■ **Records for this task**:
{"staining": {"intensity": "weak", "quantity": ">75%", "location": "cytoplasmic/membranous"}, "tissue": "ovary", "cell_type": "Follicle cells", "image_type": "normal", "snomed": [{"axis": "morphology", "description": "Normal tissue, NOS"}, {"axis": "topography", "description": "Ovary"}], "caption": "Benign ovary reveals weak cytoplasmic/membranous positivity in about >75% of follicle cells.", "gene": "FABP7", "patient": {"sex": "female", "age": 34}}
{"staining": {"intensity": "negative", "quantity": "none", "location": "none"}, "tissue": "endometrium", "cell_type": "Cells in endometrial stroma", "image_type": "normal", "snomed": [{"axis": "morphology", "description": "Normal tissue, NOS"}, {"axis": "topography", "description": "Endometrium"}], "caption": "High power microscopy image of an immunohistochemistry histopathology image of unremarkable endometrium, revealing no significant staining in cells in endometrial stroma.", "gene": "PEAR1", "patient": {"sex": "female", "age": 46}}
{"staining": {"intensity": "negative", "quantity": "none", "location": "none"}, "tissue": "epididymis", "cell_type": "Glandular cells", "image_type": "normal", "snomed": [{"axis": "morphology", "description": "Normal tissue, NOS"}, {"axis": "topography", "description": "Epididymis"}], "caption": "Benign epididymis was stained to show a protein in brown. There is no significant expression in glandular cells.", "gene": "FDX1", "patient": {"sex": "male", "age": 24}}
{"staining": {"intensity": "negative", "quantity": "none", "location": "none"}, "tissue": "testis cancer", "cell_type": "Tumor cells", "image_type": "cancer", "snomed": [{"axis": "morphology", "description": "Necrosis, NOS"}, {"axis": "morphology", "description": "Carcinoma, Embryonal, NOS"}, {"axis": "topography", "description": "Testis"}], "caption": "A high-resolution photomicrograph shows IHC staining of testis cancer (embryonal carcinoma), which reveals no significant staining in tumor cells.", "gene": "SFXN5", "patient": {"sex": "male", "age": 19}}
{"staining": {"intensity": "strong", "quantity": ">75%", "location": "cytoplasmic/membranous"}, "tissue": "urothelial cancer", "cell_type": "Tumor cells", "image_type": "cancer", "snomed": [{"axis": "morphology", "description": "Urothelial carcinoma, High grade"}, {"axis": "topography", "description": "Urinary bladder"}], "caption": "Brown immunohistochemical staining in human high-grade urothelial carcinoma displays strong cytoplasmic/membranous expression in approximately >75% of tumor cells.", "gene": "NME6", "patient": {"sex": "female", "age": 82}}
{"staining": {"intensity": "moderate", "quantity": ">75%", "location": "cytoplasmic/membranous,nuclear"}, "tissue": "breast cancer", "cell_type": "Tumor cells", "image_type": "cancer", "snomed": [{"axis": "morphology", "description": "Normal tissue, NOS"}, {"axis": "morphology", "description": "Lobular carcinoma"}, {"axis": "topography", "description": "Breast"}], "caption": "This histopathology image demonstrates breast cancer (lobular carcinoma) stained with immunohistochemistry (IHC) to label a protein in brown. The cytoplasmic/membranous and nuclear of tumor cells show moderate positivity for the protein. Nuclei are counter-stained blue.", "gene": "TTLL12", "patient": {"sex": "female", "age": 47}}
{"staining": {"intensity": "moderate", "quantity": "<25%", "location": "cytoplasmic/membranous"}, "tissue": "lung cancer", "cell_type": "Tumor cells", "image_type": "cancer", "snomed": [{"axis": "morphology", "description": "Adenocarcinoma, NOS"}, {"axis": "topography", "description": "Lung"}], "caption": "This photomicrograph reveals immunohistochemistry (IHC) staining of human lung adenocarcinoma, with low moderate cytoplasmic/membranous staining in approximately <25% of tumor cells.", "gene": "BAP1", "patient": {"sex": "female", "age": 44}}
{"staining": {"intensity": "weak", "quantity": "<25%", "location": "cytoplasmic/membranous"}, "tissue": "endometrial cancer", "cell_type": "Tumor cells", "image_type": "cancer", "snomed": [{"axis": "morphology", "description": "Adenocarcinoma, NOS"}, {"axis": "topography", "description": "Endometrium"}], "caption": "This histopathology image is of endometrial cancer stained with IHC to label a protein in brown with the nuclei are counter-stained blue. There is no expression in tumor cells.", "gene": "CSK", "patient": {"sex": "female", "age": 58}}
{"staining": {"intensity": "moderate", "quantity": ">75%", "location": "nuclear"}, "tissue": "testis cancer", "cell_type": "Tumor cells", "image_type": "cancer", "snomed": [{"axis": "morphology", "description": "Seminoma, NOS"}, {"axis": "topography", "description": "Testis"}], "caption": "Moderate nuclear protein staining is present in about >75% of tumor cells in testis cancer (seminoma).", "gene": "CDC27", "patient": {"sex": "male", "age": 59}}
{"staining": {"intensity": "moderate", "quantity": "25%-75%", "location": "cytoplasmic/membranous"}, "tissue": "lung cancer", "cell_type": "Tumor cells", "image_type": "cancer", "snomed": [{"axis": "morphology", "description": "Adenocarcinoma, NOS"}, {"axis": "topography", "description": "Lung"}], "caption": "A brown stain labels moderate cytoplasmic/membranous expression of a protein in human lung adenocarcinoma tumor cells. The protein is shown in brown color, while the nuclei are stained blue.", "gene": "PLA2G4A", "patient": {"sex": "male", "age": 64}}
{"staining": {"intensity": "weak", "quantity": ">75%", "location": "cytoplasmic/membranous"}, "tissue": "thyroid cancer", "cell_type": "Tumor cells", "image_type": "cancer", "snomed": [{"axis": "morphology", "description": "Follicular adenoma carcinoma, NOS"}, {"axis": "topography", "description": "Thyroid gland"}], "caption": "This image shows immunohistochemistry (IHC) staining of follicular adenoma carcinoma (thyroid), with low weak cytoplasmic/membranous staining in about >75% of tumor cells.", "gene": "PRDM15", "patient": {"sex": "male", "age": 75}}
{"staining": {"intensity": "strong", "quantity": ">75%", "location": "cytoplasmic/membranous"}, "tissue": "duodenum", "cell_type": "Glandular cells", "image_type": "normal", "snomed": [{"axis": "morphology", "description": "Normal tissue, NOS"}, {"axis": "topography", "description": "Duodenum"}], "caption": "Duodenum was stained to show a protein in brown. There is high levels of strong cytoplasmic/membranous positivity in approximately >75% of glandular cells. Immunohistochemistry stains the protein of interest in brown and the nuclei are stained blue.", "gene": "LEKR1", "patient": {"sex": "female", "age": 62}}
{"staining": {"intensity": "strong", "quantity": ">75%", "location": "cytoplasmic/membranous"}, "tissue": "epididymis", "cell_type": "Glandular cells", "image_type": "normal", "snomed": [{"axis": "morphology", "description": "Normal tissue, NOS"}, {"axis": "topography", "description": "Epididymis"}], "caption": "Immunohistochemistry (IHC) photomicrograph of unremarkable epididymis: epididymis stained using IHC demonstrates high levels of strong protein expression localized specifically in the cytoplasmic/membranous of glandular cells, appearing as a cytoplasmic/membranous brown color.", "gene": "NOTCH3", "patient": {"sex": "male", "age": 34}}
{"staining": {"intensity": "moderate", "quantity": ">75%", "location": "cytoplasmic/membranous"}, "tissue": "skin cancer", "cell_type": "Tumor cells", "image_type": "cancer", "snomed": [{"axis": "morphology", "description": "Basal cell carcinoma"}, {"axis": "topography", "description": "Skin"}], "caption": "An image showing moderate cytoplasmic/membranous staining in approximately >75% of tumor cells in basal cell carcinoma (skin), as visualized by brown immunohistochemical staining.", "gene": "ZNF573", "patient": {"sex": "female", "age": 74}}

■ **Task instructions**:
Give all the records above again, wording unchanged.

■ **Result of the task**:
{"staining": {"intensity": "weak", "quantity": ">75%", "location": "cytoplasmic/membranous"}, "tissue": "ovary", "cell_type": "Follicle cells", "image_type": "normal", "snomed": [{"axis": "morphology", "description": "Normal tissue, NOS"}, {"axis": "topography", "description": "Ovary"}], "caption": "Benign ovary reveals weak cytoplasmic/membranous positivity in about >75% of follicle cells.", "gene": "FABP7", "patient": {"sex": "female", "age": 34}}
{"staining": {"intensity": "negative", "quantity": "none", "location": "none"}, "tissue": "endometrium", "cell_type": "Cells in endometrial stroma", "image_type": "normal", "snomed": [{"axis": "morphology", "description": "Normal tissue, NOS"}, {"axis": "topography", "description": "Endometrium"}], "caption": "High power microscopy image of an immunohistochemistry histopathology image of unremarkable endometrium, revealing no significant staining in cells in endometrial stroma.", "gene": "PEAR1", "patient": {"sex": "female", "age": 46}}
{"staining": {"intensity": "negative", "quantity": "none", "location": "none"}, "tissue": "epididymis", "cell_type": "Glandular cells", "image_type": "normal", "snomed": [{"axis": "morphology", "description": "Normal tissue, NOS"}, {"axis": "topography", "description": "Epididymis"}], "caption": "Benign epididymis was stained to show a protein in brown. There is no significant expression in glandular cells.", "gene": "FDX1", "patient": {"sex": "male", "age": 24}}
{"staining": {"intensity": "negative", "quantity": "none", "location": "none"}, "tissue": "testis cancer", "cell_type": "Tumor cells", "image_type": "cancer", "snomed": [{"axis": "morphology", "description": "Necrosis, NOS"}, {"axis": "morphology", "description": "Carcinoma, Embryonal, NOS"}, {"axis": "topography", "description": "Testis"}], "caption": "A high-resolution photomicrograph shows IHC staining of testis cancer (embryonal carcinoma), which reveals no significant staining in tumor cells.", "gene": "SFXN5", "patient": {"sex": "male", "age": 19}}
{"staining": {"intensity": "strong", "quantity": ">75%", "location": "cytoplasmic/membranous"}, "tissue": "urothelial cancer", "cell_type": "Tumor cells", "image_type": "cancer", "snomed": [{"axis": "morphology", "description": "Urothelial carcinoma, High grade"}, {"axis": "topography", "description": "Urinary bladder"}], "caption": "Brown immunohistochemical staining in human high-grade urothelial carcinoma displays strong cytoplasmic/membranous expression in approximately >75% of tumor cells.", "gene": "NME6", "patient": {"sex": "female", "age": 82}}
{"staining": {"intensity": "moderate", "quantity": ">75%", "location": "cytoplasmic/membranous,nuclear"}, "tissue": "breast cancer", "cell_type": "Tumor cells", "image_type": "cancer", "snomed": [{"axis": "morphology", "description": "Normal tissue, NOS"}, {"axis": "morphology", "description": "Lobular carcinoma"}, {"axis": "topography", "description": "Breast"}], "caption": "This histopathology image demonstrates breast cancer (lobular carcinoma) stained with immunohistochemistry (IHC) to label a protein in brown. The cytoplasmic/membranous and nuclear of tumor cells show moderate positivity for the protein. Nuclei are counter-stained blue.", "gene": "TTLL12", "patient": {"sex": "female", "age": 47}}
{"staining": {"intensity": "moderate", "quantity": "<25%", "location": "cytoplasmic/membranous"}, "tissue": "lung cancer", "cell_type": "Tumor cells", "image_type": "cancer", "snomed": [{"axis": "morphology", "description": "Adenocarcinoma, NOS"}, {"axis": "topography", "description": "Lung"}], "caption": "This photomicrograph reveals immunohistochemistry (IHC) staining of human lung adenocarcinoma, with low moderate cytoplasmic/membranous staining in approximately <25% of tumor cells.", "gene": "BAP1", "patient": {"sex": "female", "age": 44}}
{"staining": {"intensity": "weak", "quantity": "<25%", "location": "cytoplasmic/membranous"}, "tissue": "endometrial cancer", "cell_type": "Tumor cells", "image_type": "cancer", "snomed": [{"axis": "morphology", "description": "Adenocarcinoma, NOS"}, {"axis": "topography", "description": "Endometrium"}], "caption": "This histopathology image is of endometrial cancer stained with IHC to label a protein in brown with the nuclei are counter-stained blue. There is no expression in tumor cells.", "gene": "CSK", "patient": {"sex": "female", "age": 58}}
{"staining": {"intensity": "moderate", "quantity": ">75%", "location": "nuclear"}, "tissue": "testis cancer", "cell_type": "Tumor cells", "image_type": "cancer", "snomed": [{"axis": "morphology", "description": "Seminoma, NOS"}, {"axis": "topography", "description": "Testis"}], "caption": "Moderate nuclear protein staining is present in about >75% of tumor cells in testis cancer (seminoma).", "gene": "CDC27", "patient": {"sex": "male", "age": 59}}
{"staining": {"intensity": "moderate", "quantity": "25%-75%", "location": "cytoplasmic/membranous"}, "tissue": "lung cancer", "cell_type": "Tumor cells", "image_type": "cancer", "snomed": [{"axis": "morphology", "description": "Adenocarcinoma, NOS"}, {"axis": "topography", "description": "Lung"}], "caption": "A brown stain labels moderate cytoplasmic/membranous expression of a protein in human lung adenocarcinoma tumor cells. The protein is shown in brown color, while the nuclei are stained blue.", "gene": "PLA2G4A", "patient": {"sex": "male", "age": 64}}
{"staining": {"intensity": "weak", "quantity": ">75%", "location": "cytoplasmic/membranous"}, "tissue": "thyroid cancer", "cell_type": "Tumor cells", "image_type": "cancer", "snomed": [{"axis": "morphology", "description": "Follicular adenoma carcinoma, NOS"}, {"axis": "topography", "description": "Thyroid gland"}], "caption": "This image shows immunohistochemistry (IHC) staining of follicular adenoma carcinoma (thyroid), with low weak cytoplasmic/membranous staining in about >75% of tumor cells.", "gene": "PRDM15", "patient": {"sex": "male", "age": 75}}
{"staining": {"intensity": "strong", "quantity": ">75%", "location": "cytoplasmic/membranous"}, "tissue": "duodenum", "cell_type": "Glandular cells", "image_type": "normal", "snomed": [{"axis": "morphology", "description": "Normal tissue, NOS"}, {"axis": "topography", "description": "Duodenum"}], "caption": "Duodenum was stained to show a protein in brown. There is high levels of strong cytoplasmic/membranous positivity in approximately >75% of glandular cells. Immunohistochemistry stains the protein of interest in brown and the nuclei are stained blue.", "gene": "LEKR1", "patient": {"sex": "female", "age": 62}}
{"staining": {"intensity": "strong", "quantity": ">75%", "location": "cytoplasmic/membranous"}, "tissue": "epididymis", "cell_type": "Glandular cells", "image_type": "normal", "snomed": [{"axis": "morphology", "description": "Normal tissue, NOS"}, {"axis": "topography", "description": "Epididymis"}], "caption": "Immunohistochemistry (IHC) photomicrograph of unremarkable epididymis: epididymis stained using IHC demonstrates high levels of strong protein expression localized specifically in the cytoplasmic/membranous of glandular cells, appearing as a cytoplasmic/membranous brown color.", "gene": "NOTCH3", "patient": {"sex": "male", "age": 34}}
{"staining": {"intensity": "moderate", "quantity": ">75%", "location": "cytoplasmic/membranous"}, "tissue": "skin cancer", "cell_type": "Tumor cells", "image_type": "cancer", "snomed": [{"axis": "morphology", "description": "Basal cell carcinoma"}, {"axis": "topography", "description": "Skin"}], "caption": "An image showing moderate cytoplasmic/membranous staining in approximately >75% of tumor cells in basal cell carcinoma (skin), as visualized by brown immunohistochemical staining.", "gene": "ZNF573", "patient": {"sex": "female", "age": 74}}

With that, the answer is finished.